Sunday, April 24, 2011

Tarte Aux Quetsches

Ok here is the Easter edition of Food Porn. The plum tart. We planted alot of plum trees a couple years back and I am always looking for new ways to use plums. (these are not from the farm due to the time of year, but they are organic, and lovely). Try this one, it is super easy.

3 cups A/P flour
2 1/4 sticks unsalted butter
1/2 cup sugar (I used raw, organic)
1 tsp. kosher salt
1 tsp. lemon zest
4 egg yolks

1 cup sugar
4 lbs plums (halved and pitted)
1 Tbs. lemon juice (not out of a damn bottle)
3 Tbs. corn starch
1 tsp vanilla extract (if you use the fake stuff, I will hunt you down and break your fingers one by one)

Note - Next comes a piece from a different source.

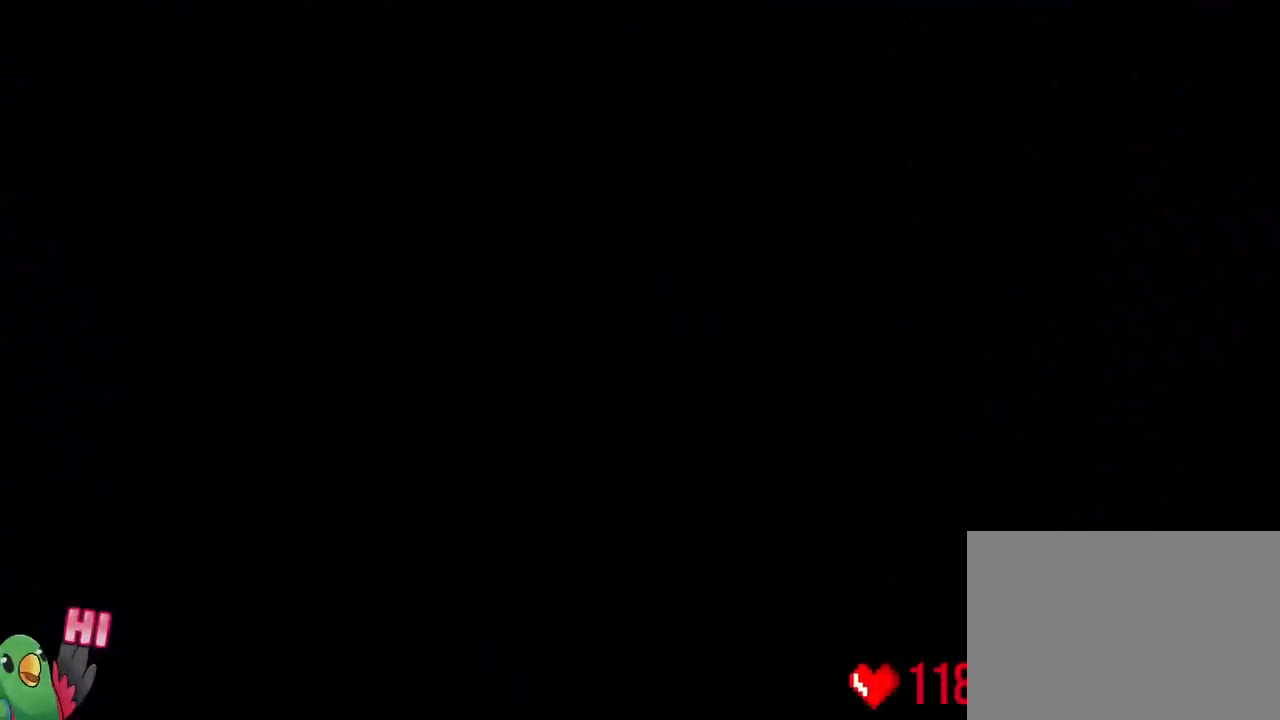
Gameplay with a controller (Nintendo layout); each line is a JSON object with the inputs held at the frame after it. "events" lists button and stick changes between this image and that frame as [ms after this image, input, new state], when the widget could be followed in between. Not read: L3 R3 SELECT START.
{"buttons": [], "left_stick": "center", "right_stick": "center", "events": []}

Technique: In a food processor combine flour, zest, sugar, and salt. Blend until it is a crumble. Add egg yolks and blend for just a moment.
Turn out on board and knead until dough comes together. Divide into two balls and wrap with film. Chill for 30 minutes. For the filling, cut the plums into halves and toss with sugar, cornstarch, vanilla, and lemon juice. Allow to sit for 30 minutes. In a tart pan, pat out dough until it covers the bottom, and sides. Add plums, shingle them in a pretty fashion. Bake for 15 minutes in 425 degree oven. After 15 minutes, turn the oven down to 375 degrees and cover the tarts with loose foil and bake for another 30-40 minutes. I am topping this tart with Marscapone cheese that is sweetened with honey and vanilla. Have at it!